Today's edition of quick hits:
* A horrific scene: "A catastrophic wildfire continued to devour neighborhoods in the Canadian oil-sands city of Fort McMurray on Wednesday, after 88,000 residents were safely evacuated, officials said."
* Michigan: "Gov. Rick Snyder was loudly booed and heckled when he spoke to about 1,000 students, teachers and Flint residents at Northwestern High School Wednesday. 'I understand why you're frustrated and angry,' Snyder said as he fought to be heard over the catcalls, speaking in advance of an address by President Barack Obama."
* Related news: "President Obama drank from a glass of what he said was filtered Flint water at a Flint food bank Wednesday as he vouched for the safety of certified filters and encouraged most city residents to start drinking filtered water instead of bottled water."

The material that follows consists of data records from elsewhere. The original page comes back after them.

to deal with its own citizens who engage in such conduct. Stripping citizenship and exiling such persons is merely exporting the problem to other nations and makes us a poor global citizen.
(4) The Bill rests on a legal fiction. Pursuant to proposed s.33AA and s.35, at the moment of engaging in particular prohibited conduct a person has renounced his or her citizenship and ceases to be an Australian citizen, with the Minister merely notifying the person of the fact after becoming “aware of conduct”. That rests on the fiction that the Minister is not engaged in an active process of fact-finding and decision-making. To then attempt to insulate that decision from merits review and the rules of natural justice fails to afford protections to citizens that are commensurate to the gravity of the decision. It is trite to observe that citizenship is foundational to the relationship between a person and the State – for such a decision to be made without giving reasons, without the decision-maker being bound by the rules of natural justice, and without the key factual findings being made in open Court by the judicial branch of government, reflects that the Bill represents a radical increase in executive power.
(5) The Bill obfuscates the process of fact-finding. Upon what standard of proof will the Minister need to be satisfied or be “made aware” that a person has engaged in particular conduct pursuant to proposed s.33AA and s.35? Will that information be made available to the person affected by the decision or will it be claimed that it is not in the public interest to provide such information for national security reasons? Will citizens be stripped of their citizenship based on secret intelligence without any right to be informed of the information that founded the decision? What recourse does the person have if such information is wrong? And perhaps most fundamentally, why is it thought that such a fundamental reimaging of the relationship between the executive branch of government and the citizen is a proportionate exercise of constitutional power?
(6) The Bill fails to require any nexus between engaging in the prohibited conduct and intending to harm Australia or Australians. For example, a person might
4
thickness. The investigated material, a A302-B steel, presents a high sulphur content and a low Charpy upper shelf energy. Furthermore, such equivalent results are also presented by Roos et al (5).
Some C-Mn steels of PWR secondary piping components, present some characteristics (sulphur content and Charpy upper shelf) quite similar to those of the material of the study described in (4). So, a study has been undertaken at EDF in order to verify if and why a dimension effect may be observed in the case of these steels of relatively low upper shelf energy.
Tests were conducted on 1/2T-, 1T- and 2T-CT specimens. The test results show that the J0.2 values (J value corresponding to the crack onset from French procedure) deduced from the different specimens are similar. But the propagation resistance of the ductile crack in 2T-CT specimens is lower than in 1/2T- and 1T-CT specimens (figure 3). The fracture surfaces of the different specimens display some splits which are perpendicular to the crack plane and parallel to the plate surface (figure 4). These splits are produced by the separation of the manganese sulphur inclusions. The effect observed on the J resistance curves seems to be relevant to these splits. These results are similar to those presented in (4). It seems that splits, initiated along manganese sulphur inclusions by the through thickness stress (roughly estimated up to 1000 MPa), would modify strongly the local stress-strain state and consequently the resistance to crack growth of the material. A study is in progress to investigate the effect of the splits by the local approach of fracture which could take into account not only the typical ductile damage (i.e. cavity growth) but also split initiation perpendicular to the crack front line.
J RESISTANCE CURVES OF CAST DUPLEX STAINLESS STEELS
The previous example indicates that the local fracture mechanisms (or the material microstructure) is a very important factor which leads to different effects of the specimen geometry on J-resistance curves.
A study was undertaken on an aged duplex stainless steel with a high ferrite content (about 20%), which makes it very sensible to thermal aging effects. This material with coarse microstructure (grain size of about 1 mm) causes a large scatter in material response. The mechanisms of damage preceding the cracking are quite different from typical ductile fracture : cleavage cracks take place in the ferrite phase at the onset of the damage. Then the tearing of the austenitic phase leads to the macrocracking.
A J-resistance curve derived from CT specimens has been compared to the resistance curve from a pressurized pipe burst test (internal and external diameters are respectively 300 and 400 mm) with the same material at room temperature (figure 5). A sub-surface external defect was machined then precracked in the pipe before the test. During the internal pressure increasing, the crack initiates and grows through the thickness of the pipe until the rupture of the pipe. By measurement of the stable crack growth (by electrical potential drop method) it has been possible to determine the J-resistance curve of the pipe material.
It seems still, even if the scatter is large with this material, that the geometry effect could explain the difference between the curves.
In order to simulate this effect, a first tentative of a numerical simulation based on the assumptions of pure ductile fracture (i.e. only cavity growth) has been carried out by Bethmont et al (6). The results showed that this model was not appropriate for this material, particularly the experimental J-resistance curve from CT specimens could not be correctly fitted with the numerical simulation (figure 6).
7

* Syria: "A new partial truce in Syria has been extended to the divided city of Aleppo, United States officials and Syrian state television declared on Wednesday, after days of diplomacy by American and Russian envoys to halt catastrophic fighting there. But the details of the partial truce -- and whether it imposed new conditions on the Syrian government, insurgents or their international backers -- remained murky, with no immediate confirmation of the deal from Russia."
* The officer supports the mission, but believes Congress has a responsibility to authorize it: "A 28-year-old Army officer on Wednesday sued President Obama over the legality of the war against the Islamic State, setting up a test of Mr. Obama's disputed claim that he needs no new legal authority from Congress to order the military to wage that deepening mission."
* Stonewall's legacy: "President Obama is poised to declare the first-ever national monument recognizing the struggle for gay rights, singling out a sliver of green space and part of the surrounding Greenwich Village neighborhood as the birthplace of America's modern gay liberation movement."
* The Justice Department "has dropped its case against an Oakland medical marijuana collective, ending a four-year battle over what is considered the largest medical pot dispensary in the nation."
* A case we've been watching: "A federal judge ruled in favor of Gov. Paul LePage in his court battle with House Speaker Mark Eves on Tuesday, dismissing Eves' lawsuit against the Republican chief executive."
* That's pretty scary, actually: "[A newly published study] shows that 'medical errors' in hospitals and other health care facilities are incredibly common and may now be the third leading cause of death in the United States -- claiming 251,000 lives every year, more than respiratory disease, accidents, stroke and Alzheimer's."
Anything to add? Consider this an open thread.